Frequently asked questions about AEO, GEO, and LLM SEO

What is the difference between AEO, GEO, and LLM SEO? They are three closely related names for optimising to be found and cited by AI rather than just ranked in links. AEO, answer engine optimization, emphasises being the cited answer. GEO, generative engine optimization, emphasises being referenced and recommended in generative output. LLM SEO emphasises optimising for large language model assistants specifically. The differences are of emphasis, and all three chase the same goal.

What is LLM SEO? LLM SEO, also called LLMO or AI SEO, is the practice of optimising your content so that large language model based assistants and search tools, such as ChatGPT, Gemini, and Perplexity, surface and cite your brand. It overlaps heavily with AEO and GEO and is associated with techniques like the llms.txt file. The term simply frames the work around the language model as the target.

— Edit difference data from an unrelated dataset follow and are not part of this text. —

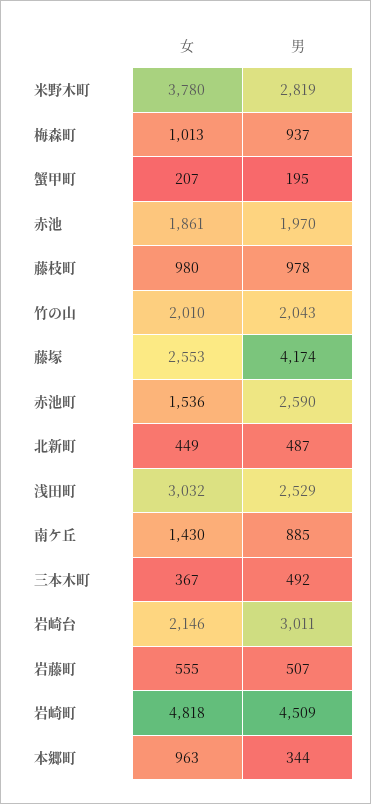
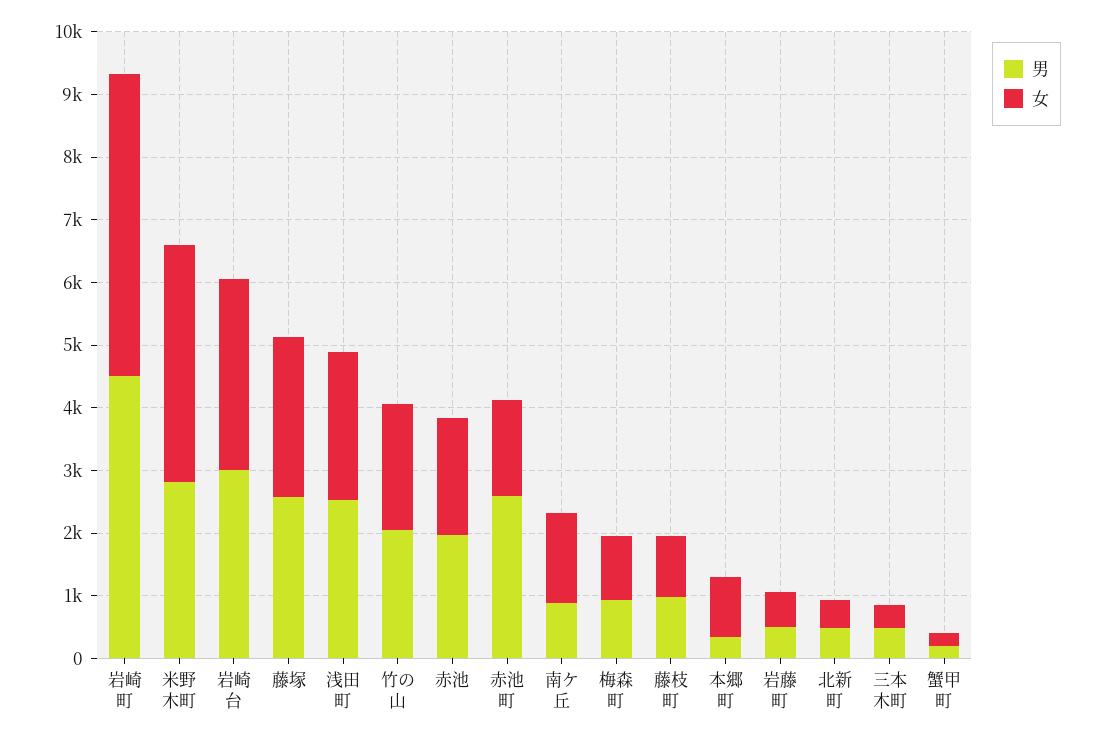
  {
    "女": {
      "米野木町": 3780,
      "梅森町": 1013,
      "蟹甲町": 207,
      "赤池": 1861,
      "藤枝町": 980,
      "竹の山": 2010,
      "藤塚": 2553,
      "赤池町": 1536,
      "北新町": 449,
-     "浅田町": 3032,
+     "浅田町": 2400,
      "南ケ丘": 1430,
      "三本木町": 367,
-     "岩崎台": 2146,
+     "岩崎台": 3000,
      "岩藤町": 555,
      "岩崎町": 4818,
      "本郷町": 963
    },
    "男": {
      "米野木町": 2819,
      "梅森町": 937,
      "蟹甲町": 195,
      "赤池": 1970,
      "藤枝町": 978,
      "竹の山": 2043,
-     "藤塚": 4174,
+     "藤塚": 2600,
      "赤池町": 2590,
      "北新町": 487,
      "浅田町": 2529,
      "南ケ丘": 885,
      "三本木町": 492,
      "岩崎台": 3011,
      "岩藤町": 507,
      "岩崎町": 4509,
      "本郷町": 344
    }
  }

Is GEO the same as AEO? They overlap so much that many practitioners use them interchangeably, but the emphasis differs slightly. AEO focuses on being the single cited answer to a query, often in a featured snippet or direct AI answer. GEO focuses on being referenced and recommended across generative output, including brand mentions. In practice, optimising well for one optimises you largely for the other.

Where did the term GEO come from? Generative engine optimization was introduced in a 2023 academic research paper by Aggarwal and colleagues. The paper studied how to increase a brand's visibility in generative AI answers and found that adding statistics, quotations, and citations to content measurably improved how often it was surfaced, which remains one of the most reliable GEO tactics.

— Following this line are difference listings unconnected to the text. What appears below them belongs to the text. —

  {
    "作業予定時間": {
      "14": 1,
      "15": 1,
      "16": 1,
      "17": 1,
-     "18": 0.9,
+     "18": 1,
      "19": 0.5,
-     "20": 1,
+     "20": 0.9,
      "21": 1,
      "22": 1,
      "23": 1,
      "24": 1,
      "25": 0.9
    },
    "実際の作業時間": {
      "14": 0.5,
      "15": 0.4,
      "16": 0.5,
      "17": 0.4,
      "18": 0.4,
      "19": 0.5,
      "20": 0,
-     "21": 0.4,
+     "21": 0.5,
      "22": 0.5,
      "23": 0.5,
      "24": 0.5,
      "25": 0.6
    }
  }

Is AI search optimization just SEO? Largely, yes, and Google treats it that way, publishing guidance on optimising for AI features rather than declaring a separate discipline. The foundations of quality content, authority, structure, and schema carry directly into AI search. What is new is optimising for citation without a click and for brand mentions inside answers, but it builds on SEO rather than replacing it.

Which term should I use, AEO, GEO, or LLM SEO? Whichever your team and audience already use. The label has almost no effect on results, because AI engines respond to the quality and structure of your content, not to the acronym in your strategy. Pick one term, stay consistent, and put your energy into producing clear, statistics-rich, authoritative content that wins under all of them.